— Activity —
Locate the line that contains "Electron micrograph, 8 nanometers", then copy it and all later lines of the data below exactly, through the last one.
START Supplied information
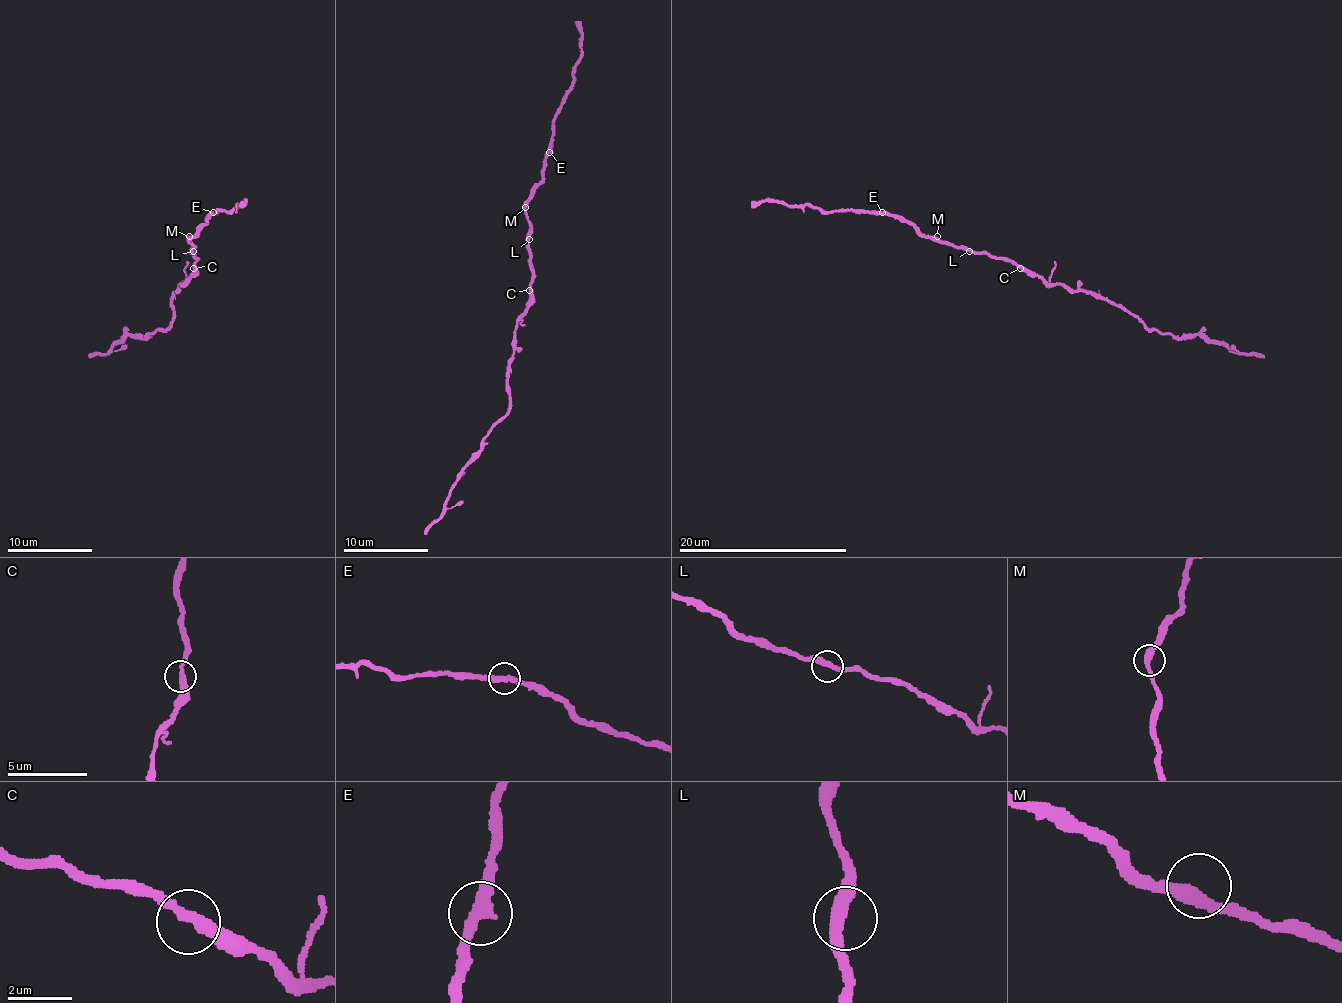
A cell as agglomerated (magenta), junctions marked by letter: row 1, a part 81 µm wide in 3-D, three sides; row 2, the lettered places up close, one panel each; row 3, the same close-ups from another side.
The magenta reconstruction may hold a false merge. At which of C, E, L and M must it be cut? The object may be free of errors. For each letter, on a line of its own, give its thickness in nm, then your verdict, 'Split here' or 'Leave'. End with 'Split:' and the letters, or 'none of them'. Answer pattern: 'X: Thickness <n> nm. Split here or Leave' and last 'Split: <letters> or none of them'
C: Thickness 340 nm. Leave
E: Thickness 380 nm. Leave
L: Thickness 380 nm. Leave
M: Thickness 360 nm. Leave
Split: none of them

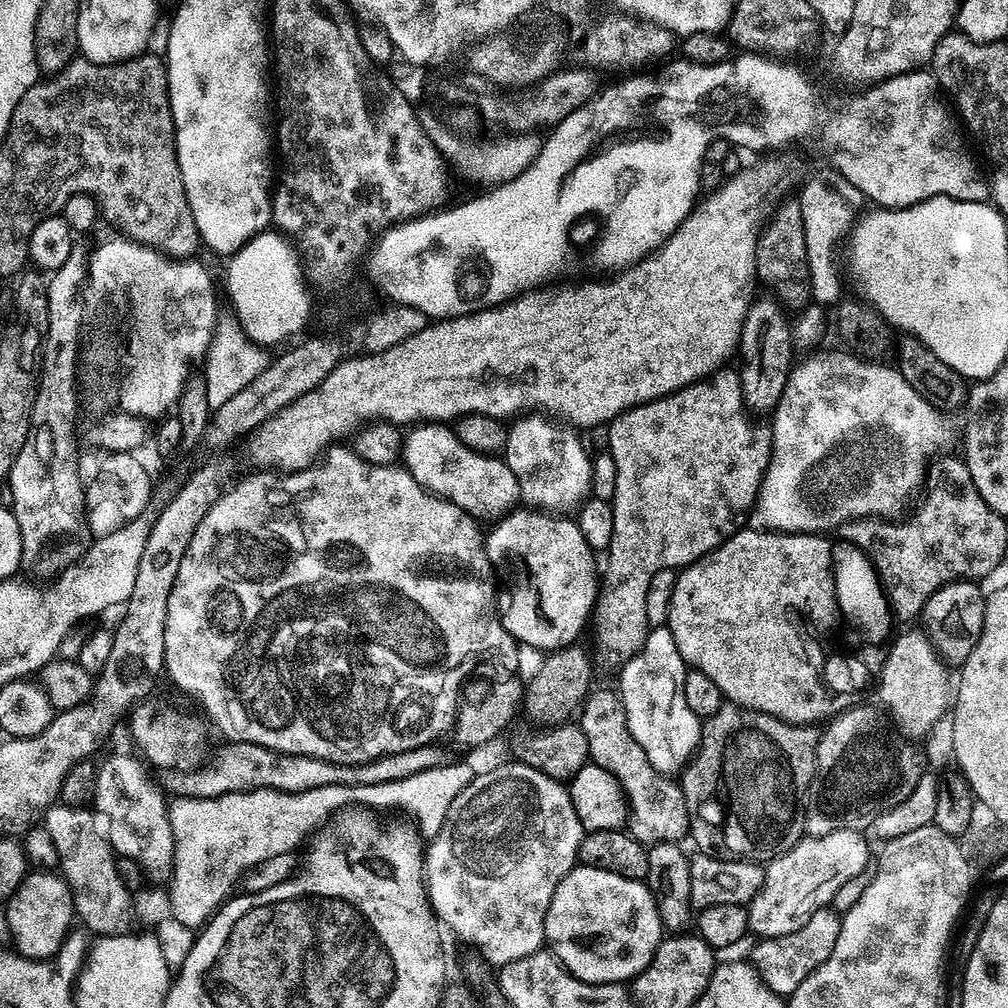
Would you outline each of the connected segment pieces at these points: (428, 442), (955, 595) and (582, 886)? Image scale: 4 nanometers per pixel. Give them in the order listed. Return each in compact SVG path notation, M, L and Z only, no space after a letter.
M424 422L405 435L403 467L433 496L449 500L477 521L503 518L521 503L518 478L500 456L487 456L458 442L455 431L444 422Z
M955 580L952 584L942 586L924 603L922 621L927 640L936 651L936 655L945 665L963 665L964 659L974 650L984 625L985 593L980 593L981 585L970 580Z
M583 866L572 868L558 882L544 923L544 939L552 955L567 972L591 984L623 985L635 980L648 969L665 932L656 897L645 881Z

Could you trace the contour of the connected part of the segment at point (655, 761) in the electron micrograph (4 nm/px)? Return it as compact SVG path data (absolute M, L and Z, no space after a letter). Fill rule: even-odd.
M667 626L651 629L638 654L631 656L619 669L618 695L626 710L626 722L634 742L646 750L650 766L662 774L676 774L692 759L700 746L701 717L686 706L684 673L686 665Z

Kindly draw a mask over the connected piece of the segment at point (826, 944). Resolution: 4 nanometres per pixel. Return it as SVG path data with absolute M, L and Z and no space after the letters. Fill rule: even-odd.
M831 906L814 910L814 914L810 914L807 922L794 930L794 934L782 934L778 938L764 938L756 942L760 944L753 946L750 962L760 971L760 976L770 986L770 990L774 990L774 994L787 998L794 990L798 990L798 986L802 986L802 982L806 982L806 978L815 968L822 966L822 962L830 958L830 950L834 950L834 942L838 942L841 919L841 913Z

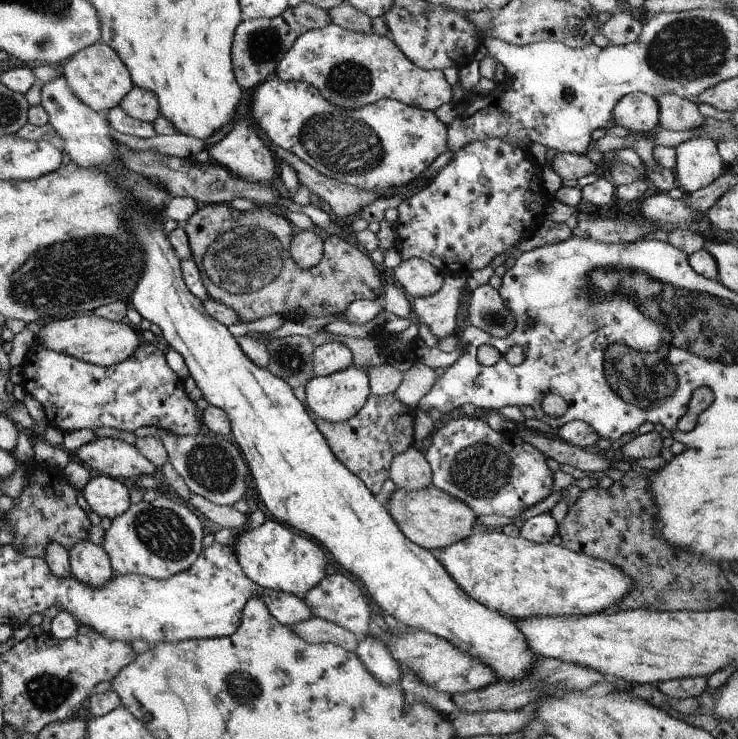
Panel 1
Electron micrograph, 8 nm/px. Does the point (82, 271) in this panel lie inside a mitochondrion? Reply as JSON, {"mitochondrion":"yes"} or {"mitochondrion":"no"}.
{"mitochondrion":"yes"}

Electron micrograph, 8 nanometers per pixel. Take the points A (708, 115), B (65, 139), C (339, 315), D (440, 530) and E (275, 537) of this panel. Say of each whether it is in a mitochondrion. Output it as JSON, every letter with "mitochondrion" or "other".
{"A":"other","B":"other","C":"other","D":"other","E":"other"}

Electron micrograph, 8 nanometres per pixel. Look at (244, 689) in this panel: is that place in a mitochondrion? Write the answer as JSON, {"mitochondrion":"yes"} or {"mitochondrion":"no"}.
{"mitochondrion":"yes"}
END Supplied information
— Reply —
Electron micrograph, 8 nanometers per pixel. Take the points A (708, 115), B (65, 139), C (339, 315), D (440, 530) and E (275, 537) of this panel. Say of each whether it is in a mitochondrion. Output it as JSON, every letter with "mitochondrion" or "other".
{"A":"other","B":"other","C":"other","D":"other","E":"other"}

Electron micrograph, 8 nanometres per pixel. Look at (244, 689) in this panel: is that place in a mitochondrion? Write the answer as JSON, {"mitochondrion":"yes"} or {"mitochondrion":"no"}.
{"mitochondrion":"yes"}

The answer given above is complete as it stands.